My family started going to church in Minneapolis, a small, tight-knit church of many colors. This, I was certain, was the way the real world was. Except for a few outlying assholes, everyone was congenial, brought food to potlucks, sang and laughed loudly, held hands without wondering if the color would rub off, and created community where everyone was equal and nobody stared. When I left home for school at the U of M Twin Cities, I was certain this was how I was going to find the majority of the world.

I expected college was going to fix a lot of things - it didn't - but what surprised me most was that, while things were better for minorities, we weren't all one big happy family singing kumbaya. Everybody found a group, and stuck with that group. I found a group at the Loft Literary Center. At college, I was very much a loner (some things never change), but that gives one more time to observe. I took the bus from the U of M to my grandparents' house in South Minneapolis (yes, very close to the riots). I passed through a Somali community and a Hispanic community, then the area around Franklin that was a very poor community (mostly POC, I know, I should have told you to sit down first, I'm sure you fainted with surprise). All of these communities were in Minneapolis, and it wasn't as though they were integrated. I once had a social studies teacher who told us the United States isn't really the "melting pot" everyone says it is. It's a tossed salad, with different communities generally sticking with their own. It only occurred to me later that this was for safety from "us."

I saw "us" on one of those buses. I had evening courses, which I liked better because they believed in working Americans who didn't have time for extemporaneous fluff. The moment I stepped on the bus, I knew something was wrong. There was a young white man towards the middle of the bus just staring ahead of him, and a young black woman towards the back with her forehead pressed to the seat bar in front of her. It didn't take me long to find the problem. At the front of he bus, an Asian-American man was being harassed by a group of older teenage boys (white), asking him if he knew Jackie Chan and trying to incite him to talk back to them. It was the worst 45 minutes of my life, sitting there at the very back, wondering why the white man didn't do anything, wondering if the black girl needed a hug, enraged that the bus driver wasn't throwing these assholes off. I thought of going to the front and asking the Asian-American man to sit with me, but the boys were drunk and there were more of them than I thought could reasonably be handled if they decided to be unruly. I will forever regret not doing something anyway. I was completely unafraid when I actually got stabbed on a bus in Guatemala years later, but I was terrified of these white yahoos. The best I could get myself to do was to call them assholes as I disembarked the bus.
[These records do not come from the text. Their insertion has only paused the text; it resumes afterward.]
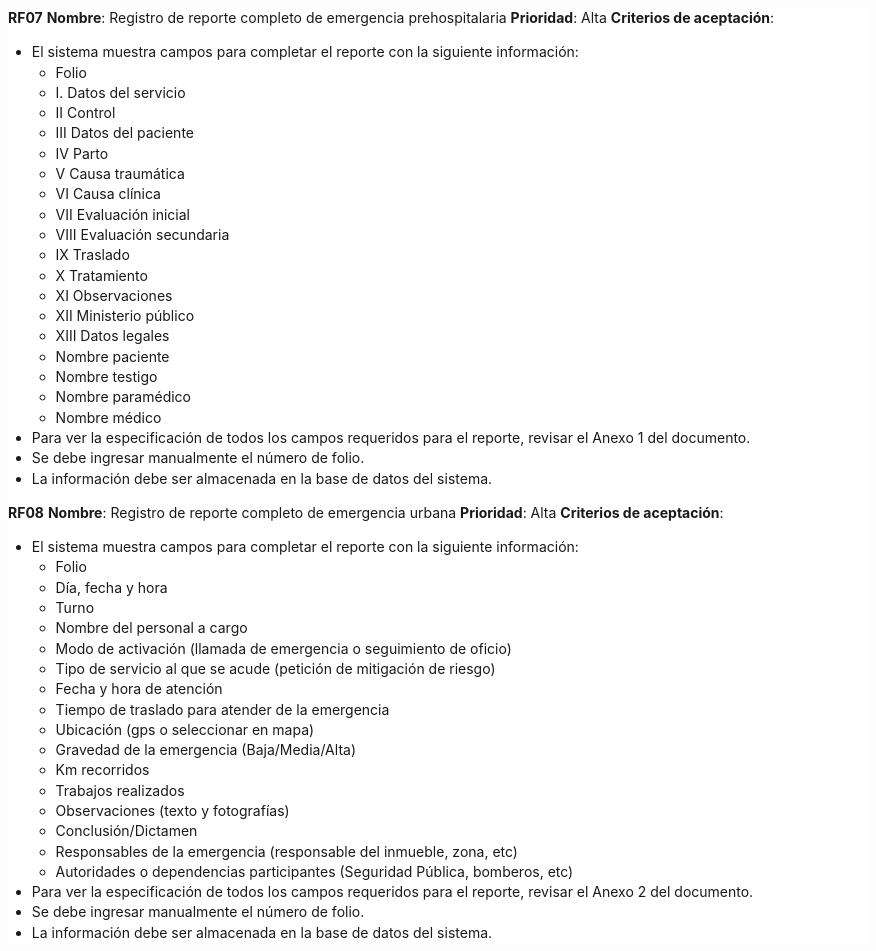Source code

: **RF07**
**Nombre**: Registro de reporte completo de emergencia prehospitalaria
**Prioridad**: Alta
**Criterios de aceptación**:
- El sistema muestra campos para completar el reporte con la siguiente información:
  - Folio
  - I. Datos del servicio
  - II Control
  - III Datos del paciente
  - IV Parto
  - V Causa traumática
  - VI Causa clínica
  - VII Evaluación inicial
  - VIII Evaluación secundaria
  - IX Traslado
  - X Tratamiento
  - XI Observaciones
  - XII Ministerio público
  - XIII Datos legales
  - Nombre paciente
  - Nombre testigo
  - Nombre paramédico
  - Nombre médico
- Para ver la especificación de todos los campos requeridos para el reporte, revisar el Anexo 1 del documento.
- Se debe ingresar manualmente el número de folio.
- La información debe ser almacenada en la base de datos del sistema.

**RF08**
**Nombre**: Registro de reporte completo de emergencia urbana
**Prioridad**: Alta
**Criterios de aceptación**:
- El sistema muestra campos para completar el reporte con la siguiente información:
  - Folio
  - Día, fecha y hora
  - Turno
  - Nombre del personal a cargo
  - Modo de activación (llamada de emergencia o seguimiento de oficio)
  - Tipo de servicio al que se acude (petición de mitigación de riesgo)
  - Fecha y hora de atención
  - Tiempo de traslado para atender de la emergencia
  - Ubicación (gps o seleccionar en mapa)
  - Gravedad de la emergencia (Baja/Media/Alta)
  - Km recorridos
  - Trabajos realizados
  - Observaciones (texto y fotografías)
  - Conclusión/Dictamen
  - Responsables de la emergencia (responsable del inmueble, zona, etc)
  - Autoridades o dependencias participantes (Seguridad Pública, bomberos, etc)
- Para ver la especificación de todos los campos requeridos para el reporte, revisar el Anexo 2 del documento.
- Se debe ingresar manualmente el número de folio.
- La información debe ser almacenada en la base de datos del sistema.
I've seen "us" in other places, but never like that. Mostly I see "us" unconsciously exercising our privilege. Even out of the country, I was a white American and that seemed to mean something, everywhere I went. I'm never afraid of the police. I doubt I will ever have to be. But the more I observe, the more I know I'm very lucky that way. But, I was sure, I was absolutely convinced, until a few days ago, that this was still Minnesota, and we still believed in Minnesota nice. I don't believe that anymore. I remember the children at my mother's school and think to myself that they probably weren't safe anywhere and might as well have gone to school in my home town. I will still hold my breath every time I see someone Somali walking through my home town because I am absolutely terrified for them, but I won't think they should go somewhere more "kind" and "understanding."
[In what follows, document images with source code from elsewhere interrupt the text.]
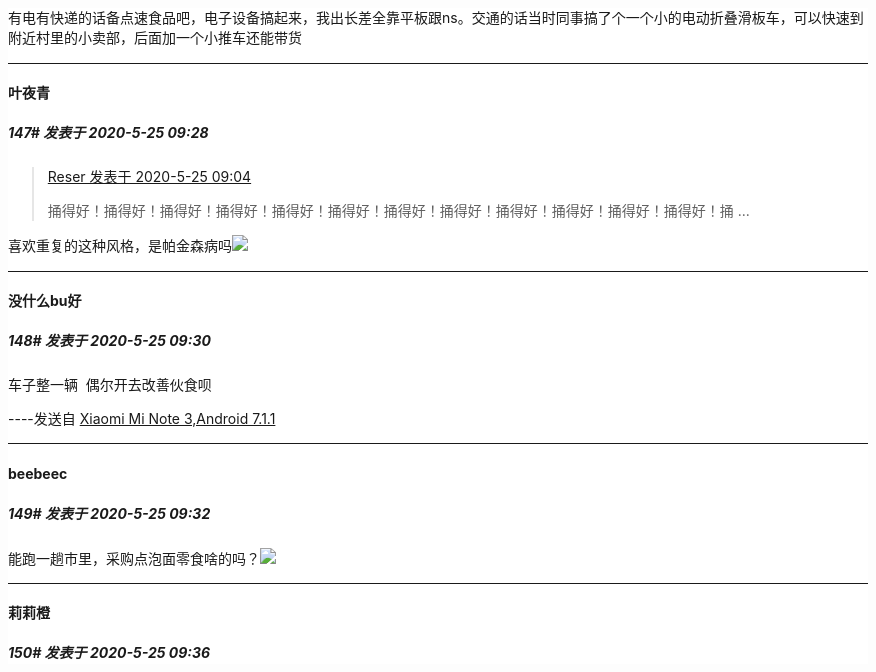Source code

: 有电有快递的话备点速食品吧，电子设备搞起来，我出长差全靠平板跟ns。交通的话当时同事搞了个一个小的电动折叠滑板车，可以快速到附近村里的小卖部，后面加一个小推车还能带货







-----

####  叶夜青  
##### 147#       发表于 2020-5-25 09:28



<blockquote><a href="httphttps://bbs.saraba1st.com/2b/forum.php?mod=redirect&amp;goto=findpost&amp;pid=47547858&amp;ptid=1937383" target="_blank">Reser 发表于 2020-5-25 09:04</a>

捅得好！捅得好！捅得好！捅得好！捅得好！捅得好！捅得好！捅得好！捅得好！捅得好！捅得好！捅得好！捅 ...</blockquote>
喜欢重复的这种风格，是帕金森病吗<img src="https://static.saraba1st.com/image/smiley/face2017/245.png" referrerpolicy="no-referrer">







-----

####  没什么bu好  
##### 148#       发表于 2020-5-25 09:30




车子整一辆  偶尔开去改善伙食呗


----发送自 [Xiaomi Mi Note 3,Android 7.1.1](http://stage1.5j4m.com/?1.32)







-----

####  beebeec  
##### 149#       发表于 2020-5-25 09:32




能跑一趟市里，采购点泡面零食啥的吗？<img src="https://static.saraba1st.com/image/smiley/face2017/001.png" referrerpolicy="no-referrer">







-----

####  莉莉橙  
##### 150#       发表于 2020-5-25 09:36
I think maybe this place only existed in my mind.

So, as Minneapolis is burning, I can only hope that it will cause change. Statewide change. Country-wide change. I don't care about looting or fire. I care that my nephew is half Filipino and someday he has to go to school. Lord help the school system that does not protect him, because I will not be silent anymore. To the George Floyd protesters, I see you. I can see you now. I am not blinded by the white any longer.